Despite hours of testimony from citizens and small-business owners who testified that insurers had brazenly refused to pay legitimate claims -- a situation Shields argued was caused by their immunity to fraud -- the anti-fraud law passed the House on a bipartisan vote only to die in a Senate committee because it lacked the support of moderate Democrats, including Sen. Betsy Johnson of Scappoose and Sen. Laurie Monnes Anderson of Gresham.

Shields told The Lund Report on Monday that SB 1591 is being passed as a consensus compromise with key backing from moderate Democrats, including Sen. Lee Beyer of Springfield and Senate Majority Leader Ginny Burdick of Portland.

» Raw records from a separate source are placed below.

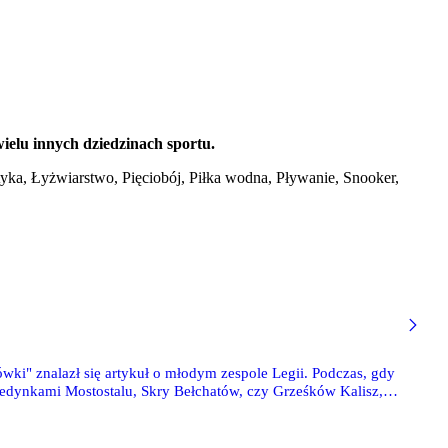
wielu innych dziedzinach sportu.
yka, Łyżwiarstwo, Pięciobój, Piłka wodna, Pływanie, Snooker,
i" znalazł się artykuł o młodym zespole Legii. Podczas, gdy
ojedynkami Mostostalu, Skry Bełchatów, czy Grześków Kalisz, w
Politechniki mamy również zespół Legii. Mimo, iż występuje on
 spore rzesze kibiców. Zapraszamy do lektury artykułu: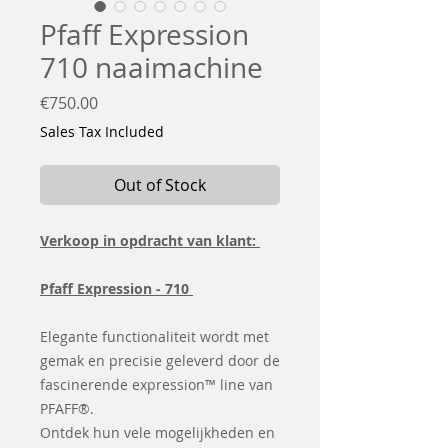
Pfaff Expression
710 naaimachine
Price
€750.00
Sales Tax Included
Out of Stock
Verkoop in opdracht van klant:
Pfaff Expression - 710
Elegante functionaliteit wordt met
gemak en precisie geleverd door de
fascinerende expression™ line van
PFAFF®.
Ontdek hun vele mogelijkheden en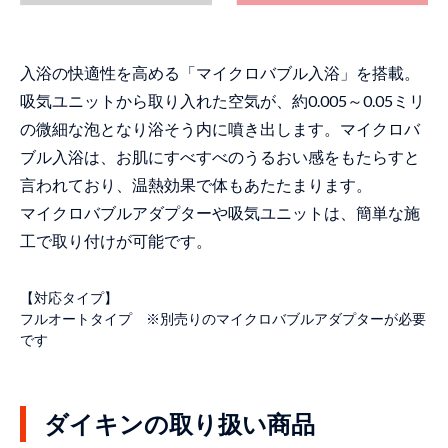
入浴の快適性を高める「マイクロバブル入浴」を搭載。
吸気ユニットから取り入れた空気が、約0.005～0.05ミリ
の微細な泡となり浴そう内に噴き出します。マイクロバ
ブル入浴は、お肌にすべすべのうるおい感をもたらすと
言われており、温熱効果で体もあたたまります。
マイクロバブルアダプターや吸気ユニットは、簡単な施
工で取り付けが可能です。
【対応タイプ】
フルオートタイプ ※別売りのマイクロバブルアダプターが必要
です
ダイキンの取り扱い商品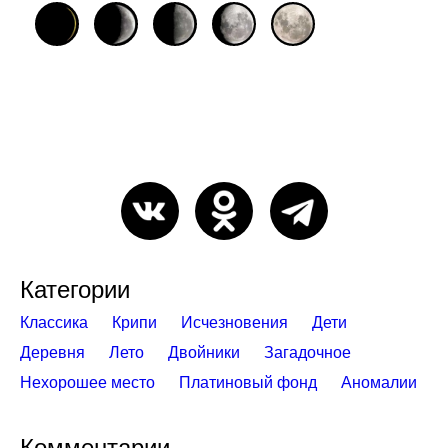
Категории
Классика
Крипи
Исчезновения
Дети
Деревня
Лето
Двойники
Загадочное
Нехорошее место
Платиновый фонд
Аномалии
Комментарии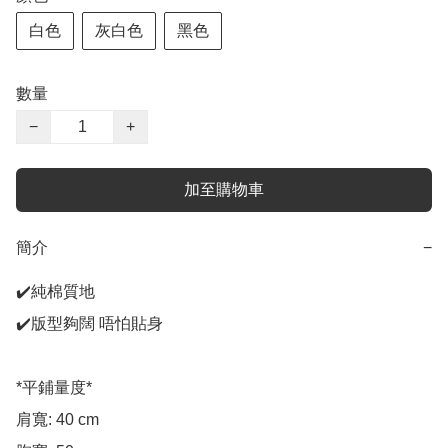
白色
灰白色
黑色
數量
−
+
加至購物車
簡介
−
✔️純棉質地

✔️版型夠闊 唔怕貼身

*平鋪量度*

肩寬: 40 cm
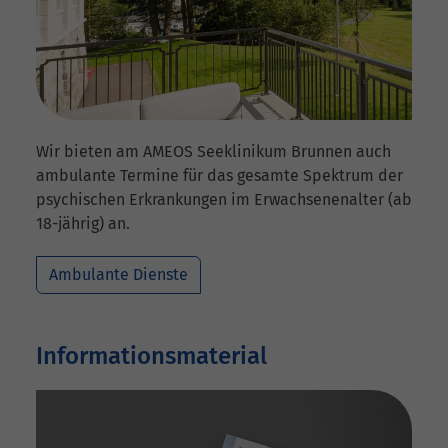
Wir bieten am AMEOS Seeklinikum Brunnen auch
ambulante Termine für das gesamte Spektrum der
psychischen Erkrankungen im Erwachsenenalter (ab
18-jährig) an.
Ambulante Dienste
Informationsmaterial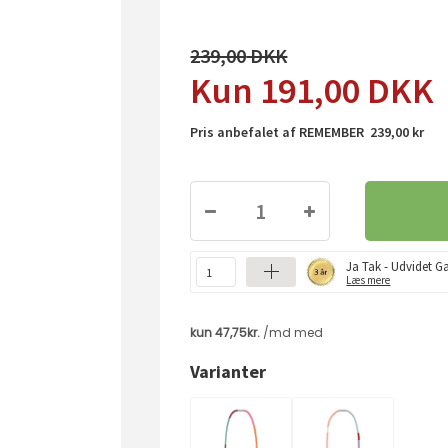
239,00
191,00
DKK
Pris anbefalet af REMEMBER 239,00 kr
Ja Tak - Udvidet Ga
Læs mere
Varianter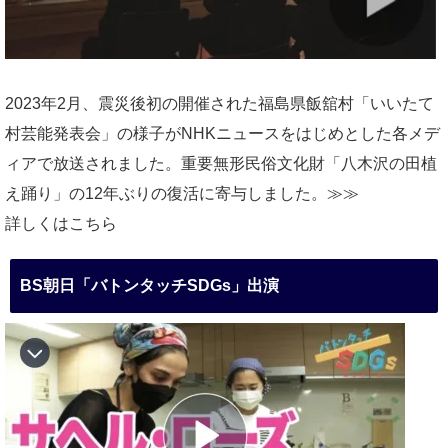
2023年2月、震災後初の開催された福島県飯舘村「いいたて
村芸能発表会」の様子がNHKニュースをはじめとした各メデ
ィアで放送されました。重要無形民俗文化財「八木沢の田植
え踊り」の12年ぶりの復活に寄与しました。≫≫
詳しくはこちら
BS朝日「バトンタッチSDGs」出演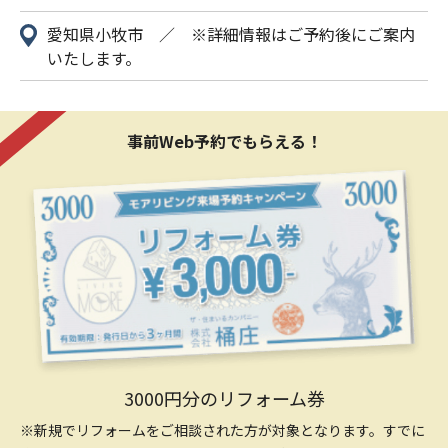
愛知県小牧市 ／ ※詳細情報はご予約後にご案内
いたします。
事前Web予約でもらえる！
3000円分のリフォーム券
※新規でリフォームをご相談された方が対象となります。すでに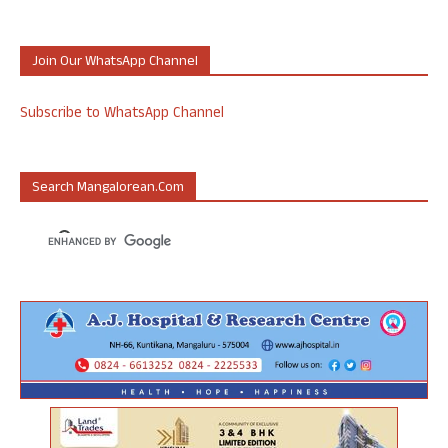
Join Our WhatsApp Channel
Subscribe to WhatsApp Channel
Search Mangalorean.com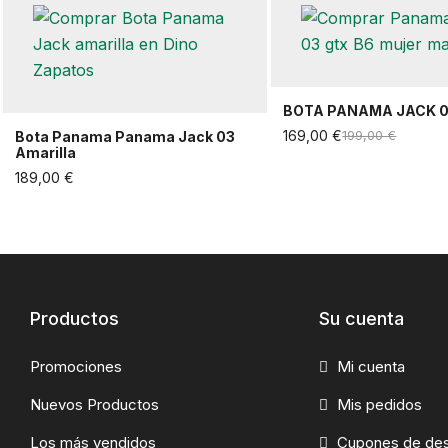
BOTA PANAMA JACK 0
169,00 €
199,00 €
Bota Panama Panama Jack 03
Amarilla
189,00 €
Productos
Su cuenta
Promociones
Mi cuenta
Nuevos Productos
Mis pedidos
Los más vendidos
Cupones de de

The Senate Business and Transportation Committee passed SB 1591 unanimously, after the insurance industry lobbied to kill Shields’ further-reaching measure, SB 1590, which would have required insurers to defend policyholders against lawsuits.

SB 1590 was also opposed by some insurance brokers, including Kelsey Wood of Roseburg, who argued that forcing insurers’ hands in such a way could raise premiums and limit his ability to offer certain kinds of small business insurance.

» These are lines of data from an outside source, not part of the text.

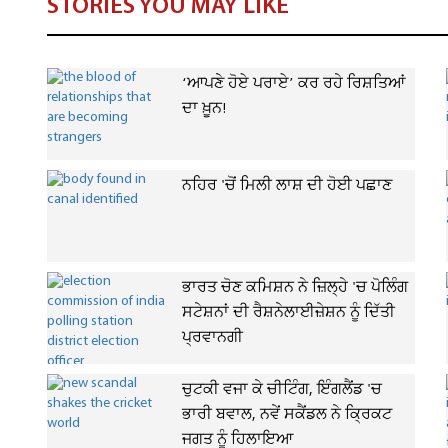
STORIES YOU MAY LIKE
‘ਆਪਣੇ ਹੋਏ ਪਰਾਏ’ ਕਰ ਰਹੇ ਰਿਸ਼ਤਿਆਂ
ਦਾ ਖ਼ੂਨ!
ਨਹਿਰ 'ਚੋਂ ਮਿਲੀ ਲਾਸ਼ ਦੀ ਹੋਈ ਪਛਾਣ
ਭਾਰਤ ਚੋਣ ਕਮਿਸ਼ਨ ਨੇ ਜ਼ਿਲ੍ਹੇ 'ਚ ਪੋਲਿੰਗ
ਸਟੇਸ਼ਨਾਂ ਦੀ ਰੈਸ਼ਨੇਲਾਈਜ਼ੇਸ਼ਨ ਨੂੰ ਦਿੱਤੀ
ਪ੍ਰਵਾਨਗੀ
ਚੁਟਕੀ ਵਜਾ ਕੇ ਚੀਟਿੰਗ, ਇੰਗਲੈਂਡ 'ਚ
ਭਾਰੀ ਬਵਾਲ, ਨਵੇਂ ਸਕੈਂਡਲ ਨੇ ਕ੍ਰਿਕਟ
ਜਗਤ ਨੂੰ ਹਿਲਾਇਆ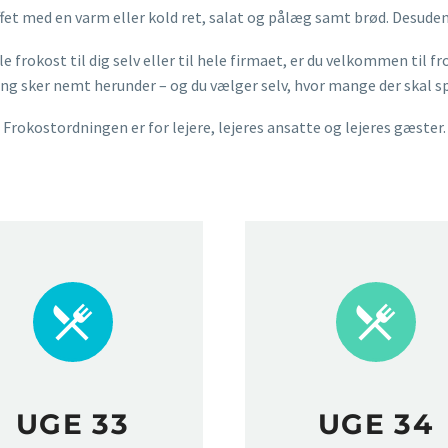
uffet med en varm eller kold ret, salat og pålæg samt brød. Desuden
e frokost til dig selv eller til hele firmaet, er du velkommen til f
ng sker nemt herunder – og du vælger selv, hvor mange der skal s
Frokostordningen er for lejere, lejeres ansatte og lejeres gæster.




UGE 33
UGE 34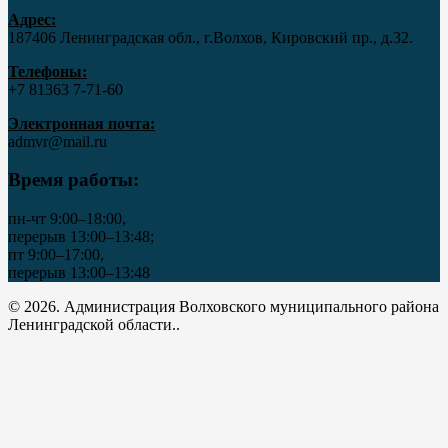
Адрес:
187406 Ленинградская обл., г.Волхов, Кировский пр., д.32.
Телефоны:
+7 81363 7‑71-60
Электронная почта:
admvr@mail.ru
Время работы:
пн-чт 9:00–18:00,
перерыв 13:00–13:48;
пт 9:00–17:00,
перерыв 13:00–13:48
© 2026. Администрация Волховского муниципального района
Ленинградской области..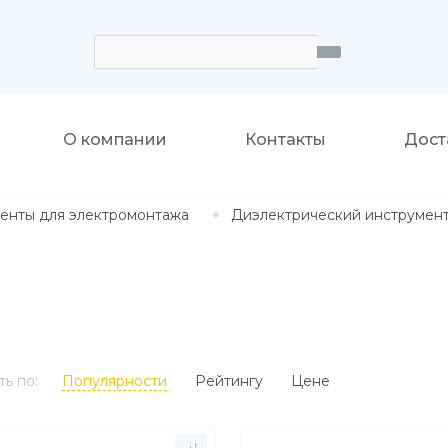
О компании
Контакты
Дост
енты для электромонтажа
Диэлектрический инструмен
ь по:
Популярности
Рейтингу
Цене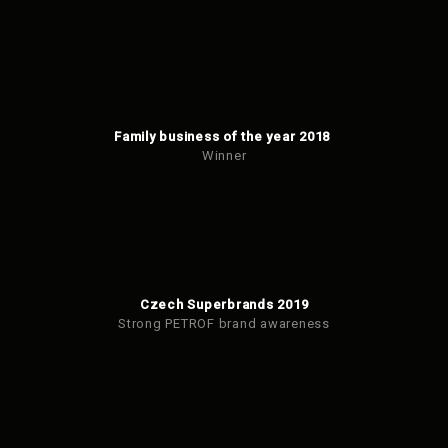
Family business of the year 2018
Winner
Czech Superbrands 2019
Strong PETROF brand awareness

“Football is a game of inches. Sometimes the Legislature feels like a game of millimeters,” Shields said. “[SB 1591] isn’t what I’d prefered to pass, but it’s an advancement nonetheless.”

Shields said SB 1590 had been borne of a bipartisan workgroup focused on protecting small businesses that included two Willamette Valley business owners -- Sen. Kim Thatcher, R-Keizer and Sen. Alan Olsen, R-Canby. Shields’ wife, a nurse practitioner, also owns a small business, the Hands on Medicine clinic in north Portland. SB 1591 spins off one concept from SB 1590 into a stand-alone bill.

If SB 1591 had been brought forward in a vacuum, Shields said the insurance industry likely would have killed it. But insurers had spent their energy attacking SB 1590, and Burdick and committee chairman Beyer backed Shields’ desire to pass something significant, so the insurance industry did not fight the lesser measure.

In 2013, the insurance industry’s unexpected support helped pass into law another sleeper pick that Shields had sponsored, which empowered the state insurance commissioner to force insurers to pay claims. Their support for increased regulation came as they faced the prospect of private right of action under the anti-fraud law.

Shields is widely expected to be replaced in the election for the heavily Democratic Senate seat by Rep. Lew Frederick, D-Portland. Frederick’s House district, which Shields once represented, corresponds with the eastern half of Shields’ Senate district, which stretches across the north side of Portland.